Zach, co-founder of Shop My Farmers Market
ZachCo-founder

Every meal should tell a story. For Zach, that story began in his grandmother's garden. Growing up, he experienced the incomparable taste and connection of eating home-grown, hand-harvested meals straight from the earth. It is a special memory that shaped how he views food.

But like many Americans, as Zach got older, he fell into the rhythm of the typical modern lifestyle. Convenience replaced connection. Even when he made a conscious effort to eat properly, he realized a frustrating truth: he had absolutely no idea where his food was actually coming from.

The turning point came through Zach's wife, a sustainability consultant in Charlotte. Tagging along with her to local environmental and community events, Zach was exposed to the passionate world of regional agriculture. But as he observed the crowd, he noticed a massive disconnect. Two glaring realities became obvious:

  • Everybody wants to shop local and support our regional food systems.
  • Almost nobody has the time or the tools to figure out how to do it.

Driven to solve this, Zach started spending weekends interviewing local farmers at the markets. He asked them how they sold their goods, how they managed surplus inventory, and how everyday people could find them online. The answers were eye-opening. The agricultural side of the web was completely fragmented. Neighboring farms were using completely different, disjointed tools to promote themselves, while others had zero online presence at all, relying entirely on foot traffic at physical weekend markets.

When Zach interviewed the consumers at those same markets, the loop closed. The vast majority admitted they still bought their meats and vegetables from conventional grocery stores out of pure convenience, even though they heavily preferred their food and dollars go directly to local farmers.
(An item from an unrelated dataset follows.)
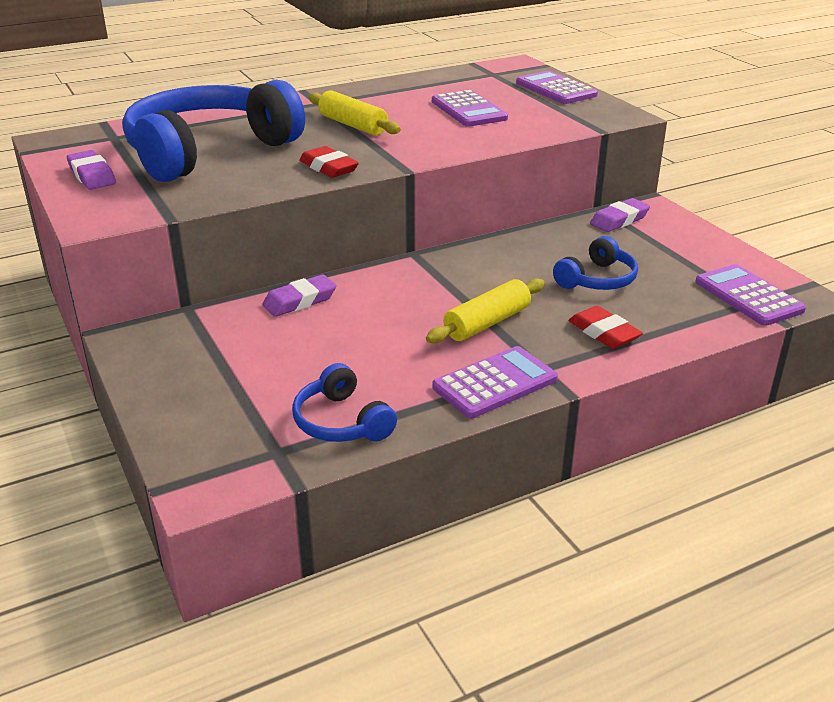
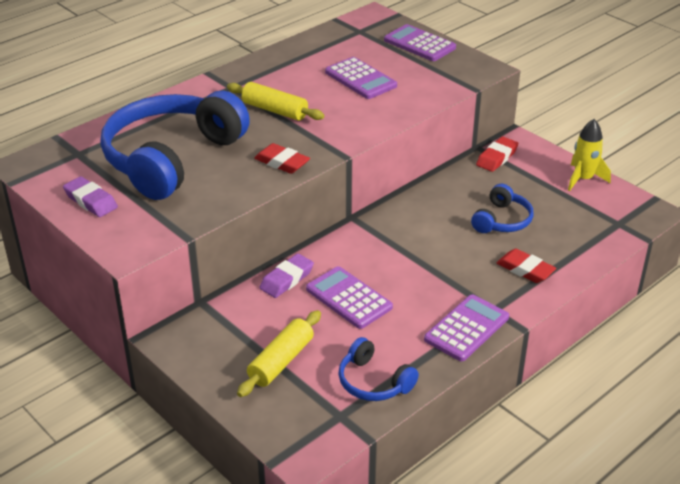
camera: 15 degrees left, 5 degrees up
(487, 323) = (438, 275): yellow rolling pin -> yellow rolling pin (281, 361)
(619, 220) = (496, 158): purple eraser -> red eraser
(722, 253) = (583, 179): none -> yellow rocket
(748, 296) = (614, 218): purple calculator -> purple calculator (349, 298)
That disconnect was the inception of Shop My Farmers Market. We realized that farmers don't need more complex, expensive website builders, and consumers don't need more hurdles to jump through just to buy fresh eggs and produce. We saw an opportunity to be the definitive digital bridge, fostering community resilience, saving farmers time, and bringing the local market straight to the modern doorstep.

Jesse's Story

Jesse, co-founder of Shop My Farmers Market
JesseCo-founder

Jesse's version of the problem starts with a simple belief: people should fundamentally know where their food comes from. There are great grocery stores and farmers markets that do a good job surfacing better options. Wegmans, Whole Foods, and local farmers markets all have a place. But Jesse has always wanted a more direct way to find farmers he can trust.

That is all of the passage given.